--- WHAT TO DO ---
Transcribe, word for word and without additions, each line below from the one containing "left eye: (524, 308)" through the one containing "left elbow: (427, 367)", both ends included.

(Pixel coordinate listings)

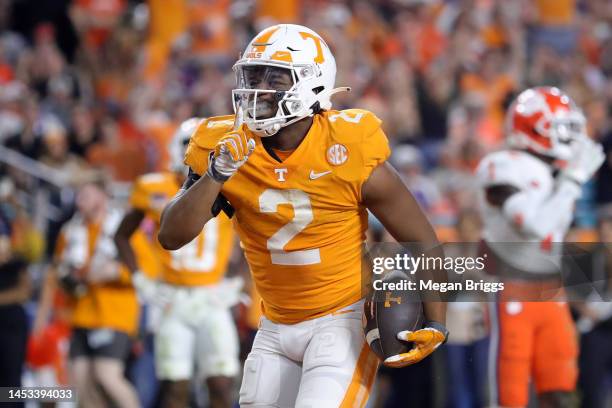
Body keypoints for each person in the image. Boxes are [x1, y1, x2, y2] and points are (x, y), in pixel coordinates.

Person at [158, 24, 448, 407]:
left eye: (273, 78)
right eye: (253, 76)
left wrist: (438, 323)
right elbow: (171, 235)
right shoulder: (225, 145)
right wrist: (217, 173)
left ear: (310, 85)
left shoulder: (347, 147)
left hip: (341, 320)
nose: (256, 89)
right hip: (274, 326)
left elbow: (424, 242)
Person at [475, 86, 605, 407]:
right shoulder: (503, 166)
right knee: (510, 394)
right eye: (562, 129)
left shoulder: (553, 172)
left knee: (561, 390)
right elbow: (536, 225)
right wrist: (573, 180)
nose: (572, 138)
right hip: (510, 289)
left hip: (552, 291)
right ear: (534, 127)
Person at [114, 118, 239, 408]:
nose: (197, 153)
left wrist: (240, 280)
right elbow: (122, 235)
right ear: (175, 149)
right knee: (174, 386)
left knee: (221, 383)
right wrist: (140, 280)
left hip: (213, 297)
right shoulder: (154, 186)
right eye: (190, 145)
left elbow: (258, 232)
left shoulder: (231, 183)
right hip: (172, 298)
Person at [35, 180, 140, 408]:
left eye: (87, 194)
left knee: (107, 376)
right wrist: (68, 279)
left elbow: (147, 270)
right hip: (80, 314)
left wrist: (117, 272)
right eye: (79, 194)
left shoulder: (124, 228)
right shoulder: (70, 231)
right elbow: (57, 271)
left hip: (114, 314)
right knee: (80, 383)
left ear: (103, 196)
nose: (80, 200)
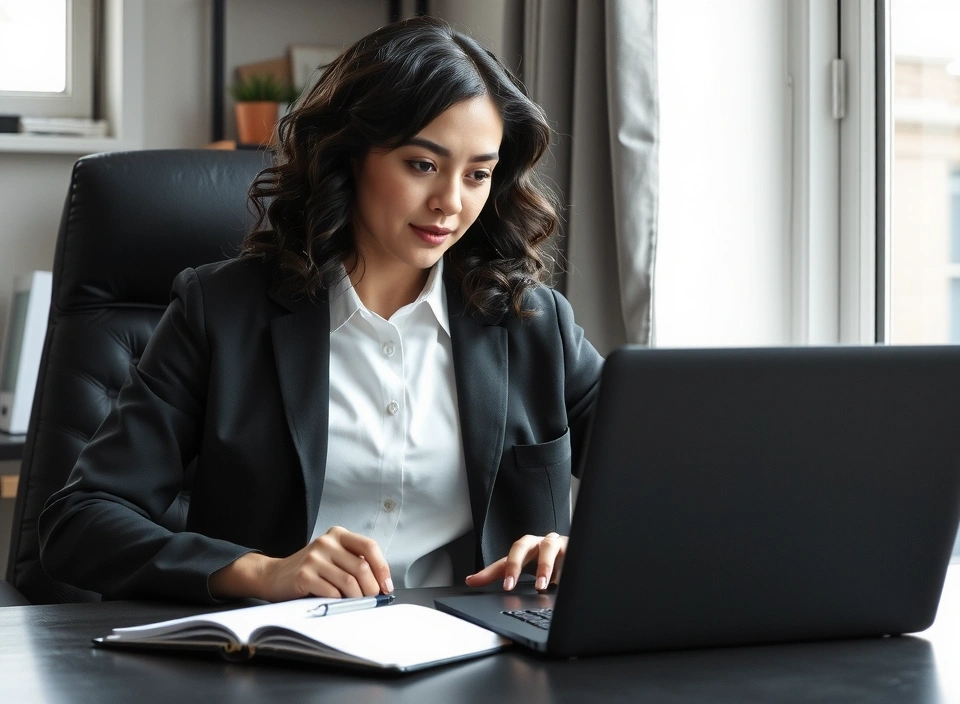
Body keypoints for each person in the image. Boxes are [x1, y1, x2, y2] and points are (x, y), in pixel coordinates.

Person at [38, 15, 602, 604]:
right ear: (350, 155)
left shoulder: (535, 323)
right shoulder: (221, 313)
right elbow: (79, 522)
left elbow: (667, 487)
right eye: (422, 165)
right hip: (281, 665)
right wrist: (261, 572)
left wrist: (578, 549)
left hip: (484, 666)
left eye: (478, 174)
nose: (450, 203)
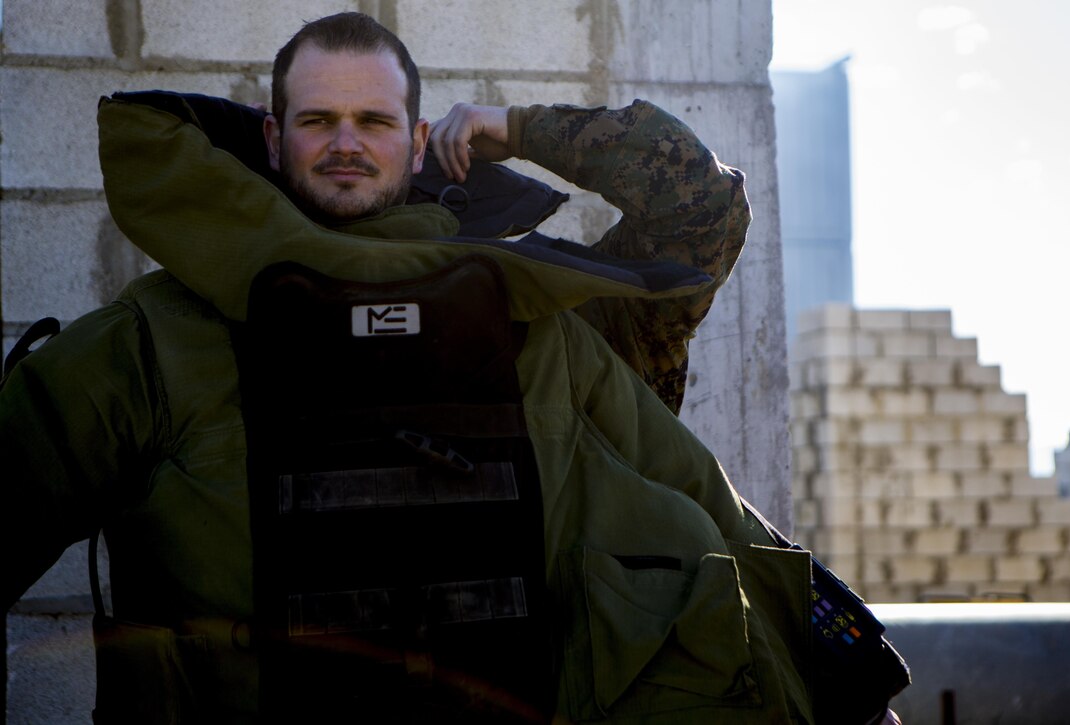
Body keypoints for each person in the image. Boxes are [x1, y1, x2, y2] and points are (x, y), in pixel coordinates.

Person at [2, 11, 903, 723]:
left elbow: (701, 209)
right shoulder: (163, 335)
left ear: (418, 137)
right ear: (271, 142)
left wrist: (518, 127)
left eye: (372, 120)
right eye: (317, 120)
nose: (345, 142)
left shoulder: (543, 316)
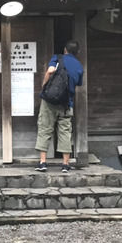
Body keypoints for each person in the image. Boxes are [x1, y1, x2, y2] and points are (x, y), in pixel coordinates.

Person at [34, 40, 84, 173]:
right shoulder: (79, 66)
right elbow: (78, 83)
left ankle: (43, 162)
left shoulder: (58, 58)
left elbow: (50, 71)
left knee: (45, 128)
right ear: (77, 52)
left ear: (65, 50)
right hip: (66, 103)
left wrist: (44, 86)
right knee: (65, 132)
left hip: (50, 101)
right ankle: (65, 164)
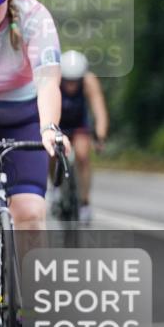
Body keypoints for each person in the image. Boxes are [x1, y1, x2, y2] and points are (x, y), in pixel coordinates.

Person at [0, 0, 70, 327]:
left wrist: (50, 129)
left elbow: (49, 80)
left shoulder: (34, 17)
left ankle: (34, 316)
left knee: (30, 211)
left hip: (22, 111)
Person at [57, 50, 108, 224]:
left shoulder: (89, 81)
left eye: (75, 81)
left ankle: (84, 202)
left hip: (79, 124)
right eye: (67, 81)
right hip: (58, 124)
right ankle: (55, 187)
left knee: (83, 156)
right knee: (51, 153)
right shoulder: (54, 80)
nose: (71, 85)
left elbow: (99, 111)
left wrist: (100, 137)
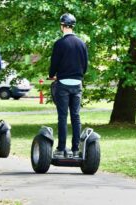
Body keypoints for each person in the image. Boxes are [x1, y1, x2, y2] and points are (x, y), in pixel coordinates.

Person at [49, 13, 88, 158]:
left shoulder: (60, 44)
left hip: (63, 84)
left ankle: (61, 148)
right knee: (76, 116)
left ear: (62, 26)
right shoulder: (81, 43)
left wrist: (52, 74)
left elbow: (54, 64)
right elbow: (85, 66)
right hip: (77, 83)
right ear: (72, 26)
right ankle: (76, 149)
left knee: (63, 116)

==

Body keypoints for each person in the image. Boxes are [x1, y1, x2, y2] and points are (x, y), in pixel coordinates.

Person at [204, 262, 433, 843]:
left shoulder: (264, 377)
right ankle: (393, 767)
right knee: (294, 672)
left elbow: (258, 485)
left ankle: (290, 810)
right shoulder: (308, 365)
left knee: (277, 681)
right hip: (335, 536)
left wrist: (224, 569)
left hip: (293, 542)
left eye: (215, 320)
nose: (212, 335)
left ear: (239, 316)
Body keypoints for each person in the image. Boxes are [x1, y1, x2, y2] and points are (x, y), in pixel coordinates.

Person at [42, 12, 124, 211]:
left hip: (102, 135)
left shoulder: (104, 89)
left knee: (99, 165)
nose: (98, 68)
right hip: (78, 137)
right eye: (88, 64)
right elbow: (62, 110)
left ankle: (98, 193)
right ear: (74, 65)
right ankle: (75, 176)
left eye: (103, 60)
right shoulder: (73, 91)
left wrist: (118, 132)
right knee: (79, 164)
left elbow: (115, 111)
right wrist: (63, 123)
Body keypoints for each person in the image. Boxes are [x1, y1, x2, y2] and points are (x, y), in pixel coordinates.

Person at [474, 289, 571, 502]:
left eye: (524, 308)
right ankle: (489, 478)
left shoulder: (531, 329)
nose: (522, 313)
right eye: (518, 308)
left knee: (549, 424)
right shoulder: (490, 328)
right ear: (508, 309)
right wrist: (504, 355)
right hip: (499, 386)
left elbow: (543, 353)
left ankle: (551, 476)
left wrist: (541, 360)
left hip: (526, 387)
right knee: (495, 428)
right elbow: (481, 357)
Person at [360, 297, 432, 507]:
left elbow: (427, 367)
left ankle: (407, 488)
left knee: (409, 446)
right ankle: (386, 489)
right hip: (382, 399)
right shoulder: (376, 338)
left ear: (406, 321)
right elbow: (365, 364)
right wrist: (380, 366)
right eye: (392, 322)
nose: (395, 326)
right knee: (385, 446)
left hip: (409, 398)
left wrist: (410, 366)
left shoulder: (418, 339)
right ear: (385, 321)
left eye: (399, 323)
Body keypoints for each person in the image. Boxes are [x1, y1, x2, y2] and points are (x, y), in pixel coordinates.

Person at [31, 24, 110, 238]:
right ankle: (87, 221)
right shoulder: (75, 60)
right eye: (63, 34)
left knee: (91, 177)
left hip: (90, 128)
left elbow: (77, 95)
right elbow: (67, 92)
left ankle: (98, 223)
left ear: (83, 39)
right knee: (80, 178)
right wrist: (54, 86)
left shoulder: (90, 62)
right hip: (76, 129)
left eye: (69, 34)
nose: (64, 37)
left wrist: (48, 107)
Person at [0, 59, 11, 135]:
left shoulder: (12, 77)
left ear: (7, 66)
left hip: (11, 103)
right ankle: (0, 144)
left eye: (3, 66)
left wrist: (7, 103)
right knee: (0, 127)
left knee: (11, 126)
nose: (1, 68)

--- WRITTEN RESPONSE ---
left eye: (524, 308)
right ankle: (489, 478)
left shoulder: (531, 329)
nose: (522, 313)
right eye: (518, 308)
left knee: (549, 424)
right shoulder: (490, 328)
right ear: (508, 309)
right wrist: (504, 355)
right hip: (499, 386)
left elbow: (543, 353)
left ankle: (551, 476)
left wrist: (541, 360)
left hip: (526, 387)
right knee: (495, 428)
right elbow: (481, 357)
Person at [360, 297, 432, 507]:
left elbow: (427, 367)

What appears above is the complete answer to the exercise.